Abstract
Background
Lack of body mass index (BMI) measurements limits the utility of claims data for bariatric surgery research, but pre-operative BMI may be imputed due to existence of weight-related diagnosis codes and BMI-related reimbursement requirements. We used a machine learning pipeline to create a claims-based scoring system to predict pre-operative BMI, as documented in the electronic health record (EHR), among patients undergoing a new bariatric surgery.
Methods
Using the Optum Labs Data Warehouse, containing linked de-identified claims and EHR data for commercial or Medicare Advantage enrollees, we identified adults undergoing a new bariatric surgery between January 2011 and June 2018 with a BMI measurement in linked EHR data ≤30 days before the index surgery (n=3226). We constructed predictors from claims data and applied a machine learning pipeline to create a scoring system for pre-operative BMI, the B3S3. We evaluated the B3S3 and a simple linear regression model (benchmark) in test patients whose index surgery occurred concurrent (2011–2017) or prospective (2018) to the training data.
Results
The machine learning pipeline yielded a final scoring system that included weight-related diagnosis codes, age, and number of days hospitalized and distinct drugs dispensed in the past 6 months. In concurrent test data, the B3S3 had excellent performance (R2 0.862, 95% confidence interval [CI] 0.815–0.898) and calibration. The benchmark algorithm had good performance (R2 0.750, 95% CI 0.686–0.799) and calibration but both aspects were inferior to the B3S3. Findings in prospective test data were similar.
Conclusion
The B3S3 is an accessible tool that researchers can use with claims data to obtain granular and accurate predicted values of pre-operative BMI, which may enhance confounding control and investigation of effect modification by baseline obesity levels in bariatric surgery studies utilizing claims data.
Plain Language Summary
Pre-operative BMI is an important potential confounder in comparative effectiveness studies of bariatric surgeries.

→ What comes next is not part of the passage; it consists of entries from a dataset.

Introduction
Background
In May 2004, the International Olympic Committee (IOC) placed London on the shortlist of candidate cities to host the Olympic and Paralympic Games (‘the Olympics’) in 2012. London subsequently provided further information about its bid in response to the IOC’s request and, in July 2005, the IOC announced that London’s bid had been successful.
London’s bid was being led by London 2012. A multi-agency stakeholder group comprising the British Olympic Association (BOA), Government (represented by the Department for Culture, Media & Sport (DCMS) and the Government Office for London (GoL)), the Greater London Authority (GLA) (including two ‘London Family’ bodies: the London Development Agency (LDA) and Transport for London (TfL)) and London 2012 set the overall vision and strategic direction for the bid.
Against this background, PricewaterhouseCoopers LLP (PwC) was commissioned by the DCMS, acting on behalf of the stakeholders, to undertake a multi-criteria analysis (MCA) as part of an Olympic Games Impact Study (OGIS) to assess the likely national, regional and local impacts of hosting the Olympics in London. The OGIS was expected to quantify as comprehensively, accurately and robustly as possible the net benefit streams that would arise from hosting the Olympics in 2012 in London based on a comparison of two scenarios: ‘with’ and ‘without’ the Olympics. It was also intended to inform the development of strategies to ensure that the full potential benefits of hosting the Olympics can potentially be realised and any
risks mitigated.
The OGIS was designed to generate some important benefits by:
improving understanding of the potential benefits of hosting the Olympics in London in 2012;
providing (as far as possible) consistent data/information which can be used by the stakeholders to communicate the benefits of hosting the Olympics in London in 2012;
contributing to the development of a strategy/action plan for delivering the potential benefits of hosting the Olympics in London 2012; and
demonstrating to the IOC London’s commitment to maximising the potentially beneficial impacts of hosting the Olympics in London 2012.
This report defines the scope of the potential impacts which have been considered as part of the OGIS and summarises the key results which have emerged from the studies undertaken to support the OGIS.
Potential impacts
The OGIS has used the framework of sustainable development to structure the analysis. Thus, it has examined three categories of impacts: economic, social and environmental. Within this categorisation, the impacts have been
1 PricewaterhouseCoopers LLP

Claims data lack clinical measurements, but insurance reimbursement requirements for bariatric surgery often result in pre-operative BMI being coded in claims data.

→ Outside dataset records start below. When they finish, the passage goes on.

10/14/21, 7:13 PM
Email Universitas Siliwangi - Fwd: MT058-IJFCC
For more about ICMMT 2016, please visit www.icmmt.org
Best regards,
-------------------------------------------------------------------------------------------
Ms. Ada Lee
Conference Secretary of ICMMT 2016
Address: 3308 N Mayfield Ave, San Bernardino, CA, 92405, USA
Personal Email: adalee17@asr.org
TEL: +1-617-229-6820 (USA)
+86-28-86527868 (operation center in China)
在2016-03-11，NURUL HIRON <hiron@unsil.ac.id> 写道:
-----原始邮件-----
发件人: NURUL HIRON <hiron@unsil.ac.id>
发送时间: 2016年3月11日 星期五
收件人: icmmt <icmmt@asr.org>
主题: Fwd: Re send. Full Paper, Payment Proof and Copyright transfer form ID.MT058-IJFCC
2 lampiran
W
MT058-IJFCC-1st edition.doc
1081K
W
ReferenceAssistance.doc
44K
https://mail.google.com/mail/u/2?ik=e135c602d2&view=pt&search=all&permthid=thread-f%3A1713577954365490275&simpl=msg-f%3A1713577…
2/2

We used a machine learning pipeline to create a model, the B3S3, to predict pre-operative BMI, as documented in the EHR, among bariatric surgery patients based on the presence of certain weight-related diagnosis codes and other patient characteristics derived from claims data.
Researchers can easily use the B3S3 with claims data to obtain granular and accurate predicted values of pre-operative BMI among bariatric surgery patients.
Abbreviations
AGB, Adjusted gastric banding; BMI, Body mass index; B3S3, BMI Before Bariatric Surgery Scoring System; CI, Confidence interval; EHR, Electronic health record; ICD, International Classification of Diseases; LASSO, Least absolute shrinkage and selection operator; MAE, Mean absolute error; MSE, Mean squared error; OLDW, Optum Labs Data Warehouse; RYGB, Roux-en-Y gastric bypass; SG, Sleeve gastrectomy.
Data Sharing Statement
The raw data that support the findings of this study are available from Optum Labs, but restrictions apply to the availability of these data, which were used under license for the current study and so are not publicly available. The materials generated for the current study are included in this published article and its Supplementary Files as well as its eSheet.

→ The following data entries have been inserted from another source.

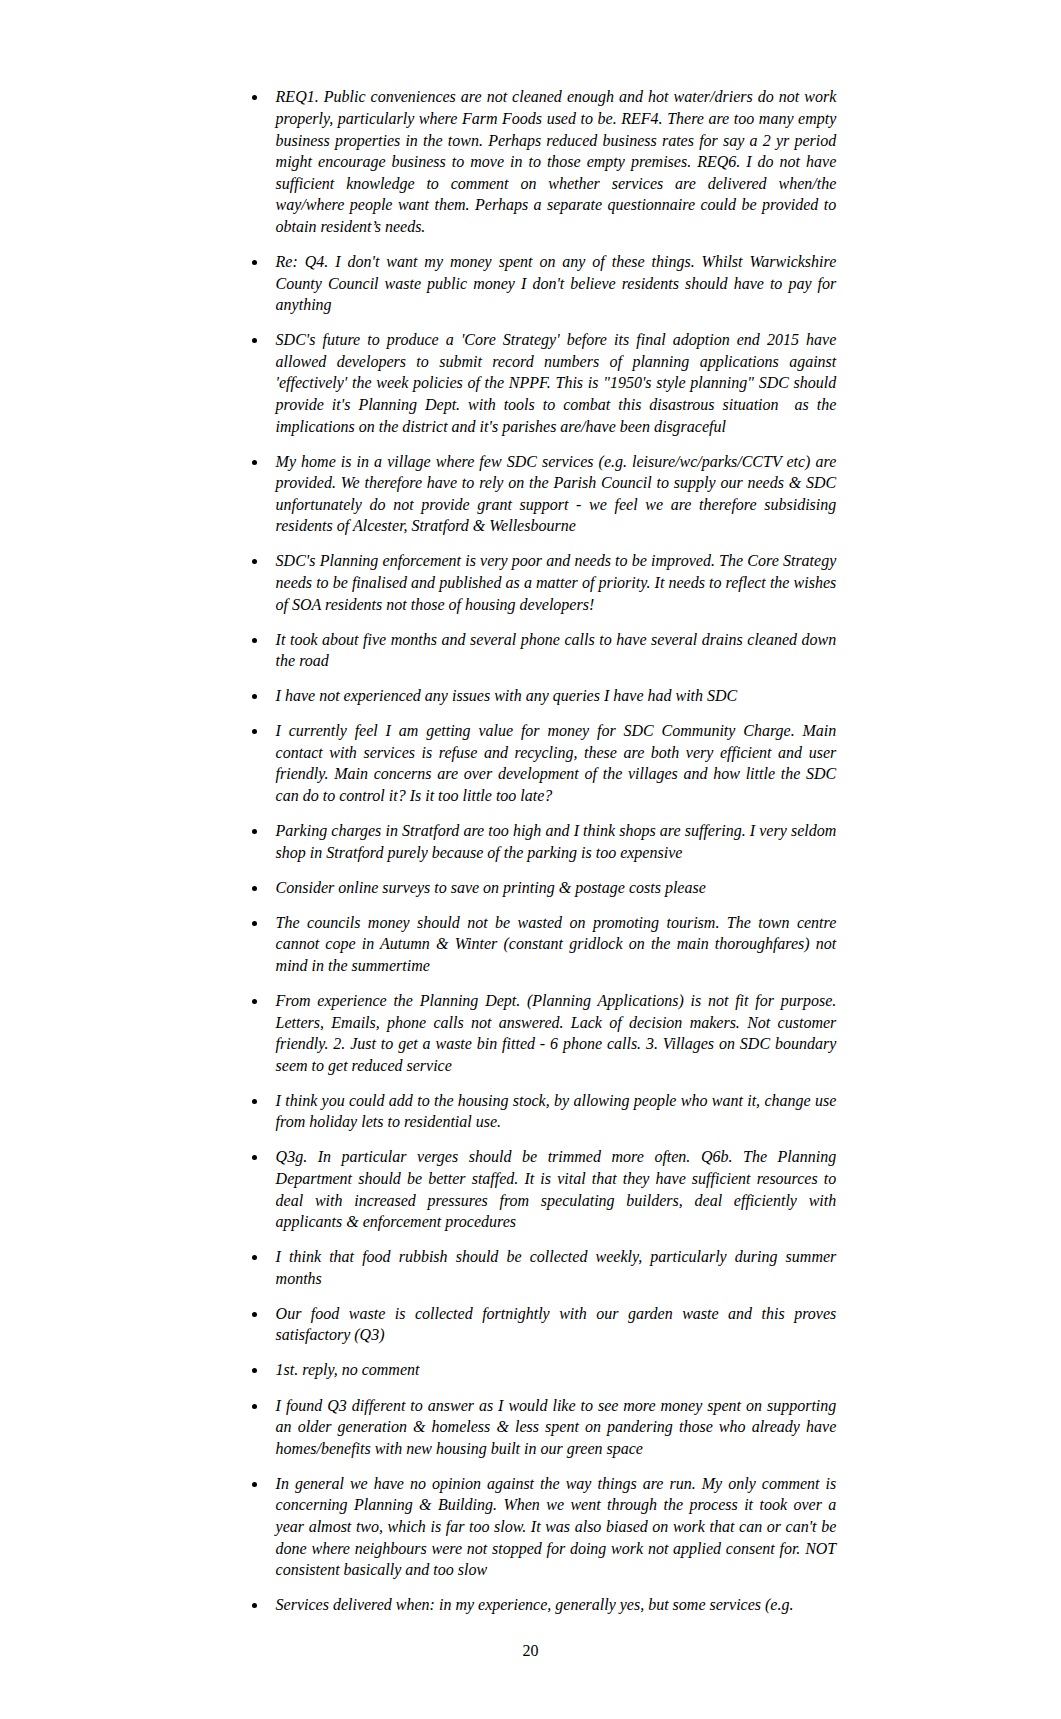REQ1. Public conveniences are not cleaned enough and hot water/driers do not work properly, particularly where Farm Foods used to be. REF4. There are too many empty business properties in the town. Perhaps reduced business rates for say a 2 yr period might encourage business to move in to those empty premises. REQ6. I do not have sufficient knowledge to comment on whether services are delivered when/the way/where people want them. Perhaps a separate questionnaire could be provided to obtain resident’s needs.
Re: Q4. I don't want my money spent on any of these things. Whilst Warwickshire County Council waste public money I don't believe residents should have to pay for anything
SDC's future to produce a 'Core Strategy' before its final adoption end 2015 have allowed developers to submit record numbers of planning applications against 'effectively' the week policies of the NPPF. This is "1950's style planning" SDC should provide it's Planning Dept. with tools to combat this disastrous situation as the implications on the district and it's parishes are/have been disgraceful
My home is in a village where few SDC services (e.g. leisure/wc/parks/CCTV etc) are provided. We therefore have to rely on the Parish Council to supply our needs & SDC unfortunately do not provide grant support - we feel we are therefore subsidising residents of Alcester, Stratford & Wellesbourne
SDC's Planning enforcement is very poor and needs to be improved. The Core Strategy needs to be finalised and published as a matter of priority. It needs to reflect the wishes of SOA residents not those of housing developers!
It took about five months and several phone calls to have several drains cleaned down the road
I have not experienced any issues with any queries I have had with SDC
I currently feel I am getting value for money for SDC Community Charge. Main contact with services is refuse and recycling, these are both very efficient and user friendly. Main concerns are over development of the villages and how little the SDC can do to control it? Is it too little too late?
Parking charges in Stratford are too high and I think shops are suffering. I very seldom shop in Stratford purely because of the parking is too expensive
Consider online surveys to save on printing & postage costs please
The councils money should not be wasted on promoting tourism. The town centre cannot cope in Autumn & Winter (constant gridlock on the main thoroughfares) not mind in the summertime
From experience the Planning Dept. (Planning Applications) is not fit for purpose. Letters, Emails, phone calls not answered. Lack of decision makers. Not customer friendly. 2. Just to get a waste bin fitted - 6 phone calls. 3. Villages on SDC boundary seem to get reduced service
I think you could add to the housing stock, by allowing people who want it, change use from holiday lets to residential use.
Q3g. In particular verges should be trimmed more often. Q6b. The Planning Department should be better staffed. It is vital that they have sufficient resources to deal with increased pressures from speculating builders, deal efficiently with applicants & enforcement procedures
I think that food rubbish should be collected weekly, particularly during summer months
Our food waste is collected fortnightly with our garden waste and this proves satisfactory (Q3)
1st. reply, no comment
I found Q3 different to answer as I would like to see more money spent on supporting an older generation & homeless & less spent on pandering those who already have homes/benefits with new housing built in our green space
In general we have no opinion against the way things are run. My only comment is concerning Planning & Building. When we went through the process it took over a year almost two, which is far too slow. It was also biased on work that can or can't be done where neighbours were not stopped for doing work not applied consent for. NOT consistent basically and too slow
Services delivered when: in my experience, generally yes, but some services (e.g.
20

Ethics Approval and Informed Consent
This study was reviewed and approved by the Harvard Pilgrim Health Care Institutional Review Board with an exemption and waiver of individual patient consent. Exemption and waiver of individual patient consent were granted due to the use of a limited data set for this study and the execution of a data use agreement with Optum Labs to ensure specified safeguards for the information in the limited data set. All research in this study was conducted in accordance with the Declaration of Helsinki and in compliance with US data protection and privacy regulations to maintain confidentiality of patient data.
Acknowledgments
The authors would like to thank Dr. Susan Gruber for her helpful input on the analytic approaches used in this study.
Author Contributions
All authors made a significant contribution to the work reported, whether that is in the conception, study design, execution, acquisition of data, analysis and interpretation, or in all these areas; took part in drafting, revising, or critically reviewing the article; gave final approval of the version to be published; have agreed on the journal to which the article has been submitted; and agree to be accountable for all aspects of the work.
Disclosure
Dr Xiaojuan Li reports grants from the National Institute on Aging (K01AG073651), outside the submitted work. Dr Sengwee Toh reports personal fees from Pfizer and TriNetX, outside the submitted work. In this work, the authors declare that they have no other financial or non-financial competing interests relevant to the interpretation or presentation of information.